Although broadcasters have been busy testing alternate currencies since Nielsen lost its accreditation for local and national ratings in 2021, Nielsen was still center stage during the 2022 upfronts.

“Right now, we’re just talking,” Andrea Zapata, EVP of ad sales, research and measurement insights at Warner Bros. Discovery (WBD), told AdExchanger at CES in Las Vegas last week.

But 2023 could be the year the TV industry moves from talking about and testing new measurement currencies to actually using them.

Transacting real dollars against new currencies during the upfronts is the industry’s “next heavy lift” for measurement this year, Zapata said.

WBD, for example, which is banding together with other broadcasters, including NBCUniversal, to develop alt currency standards in time for the 2024 upfronts, plans to already start transacting against “non-incumbent measurement partners” (i.e., providers not named “Nielsen”) during this year’s upfronts.

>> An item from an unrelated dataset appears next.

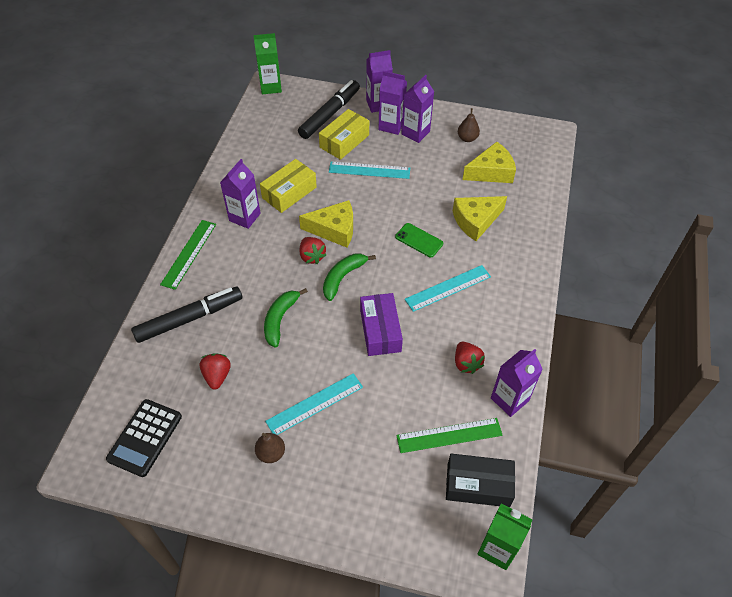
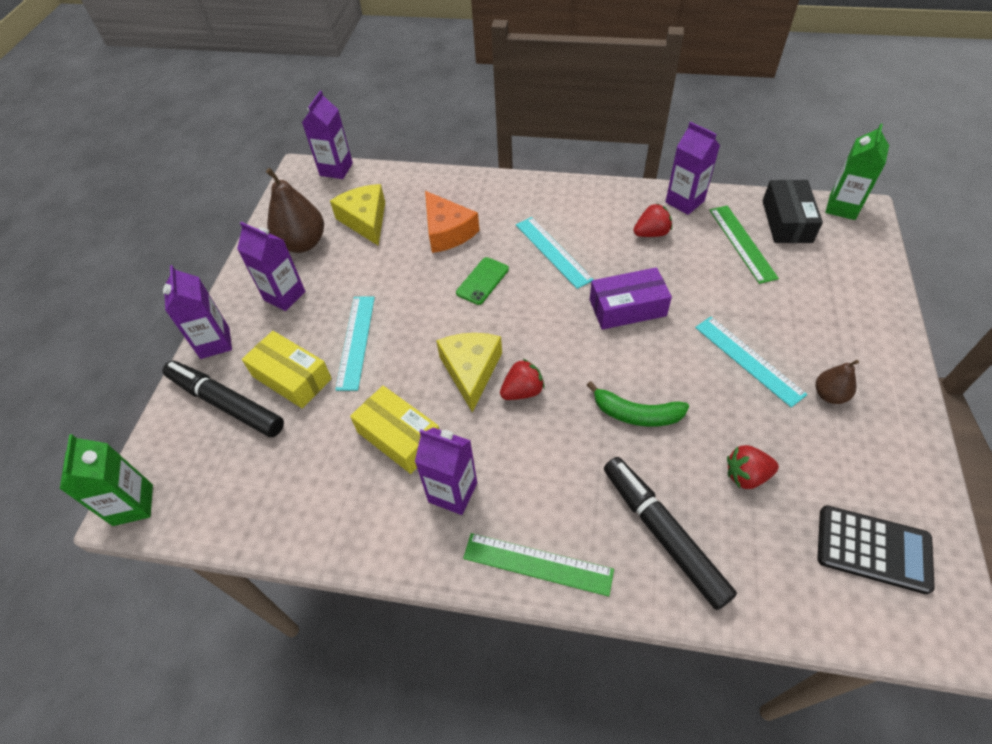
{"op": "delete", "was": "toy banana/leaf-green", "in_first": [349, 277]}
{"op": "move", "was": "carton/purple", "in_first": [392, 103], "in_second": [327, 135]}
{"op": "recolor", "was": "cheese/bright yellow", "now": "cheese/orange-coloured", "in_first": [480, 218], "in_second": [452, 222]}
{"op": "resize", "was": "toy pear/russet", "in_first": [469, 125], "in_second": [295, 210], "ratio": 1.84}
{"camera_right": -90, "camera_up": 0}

NBCUniversal also expects to transact hundreds of millions of dollars against alt currencies during the 2023 upfronts, which should surpass last year, when 40% of its upfront transactions were done through currencies alternative to Nielsen, said Kelly Abcarian, NBCU’s EVP of measurement and impact, speaking during a panel at CES.

The industry is in a hurry to move beyond Nielsen as a single currency, but broadcasters have been taking their time to “test and learn” in order to create a solid foundation for measurement as they move away from traditional demos and embrace big data sets.

But panels aren’t dead. Expect publishers to focus more on automatic content recognition (ACR) data, calibration panels and advanced audiences.

ACR-you ready?

Even Nielsen agrees that audience panels are outdated as the data source to support a standalone currency.

“Nielsen’s panels can’t enumerate measurement in a [streaming] world,” said Deirdre Thomas, managing director of Nielsen’s US audience measurement business development and sales, also speaking at CES.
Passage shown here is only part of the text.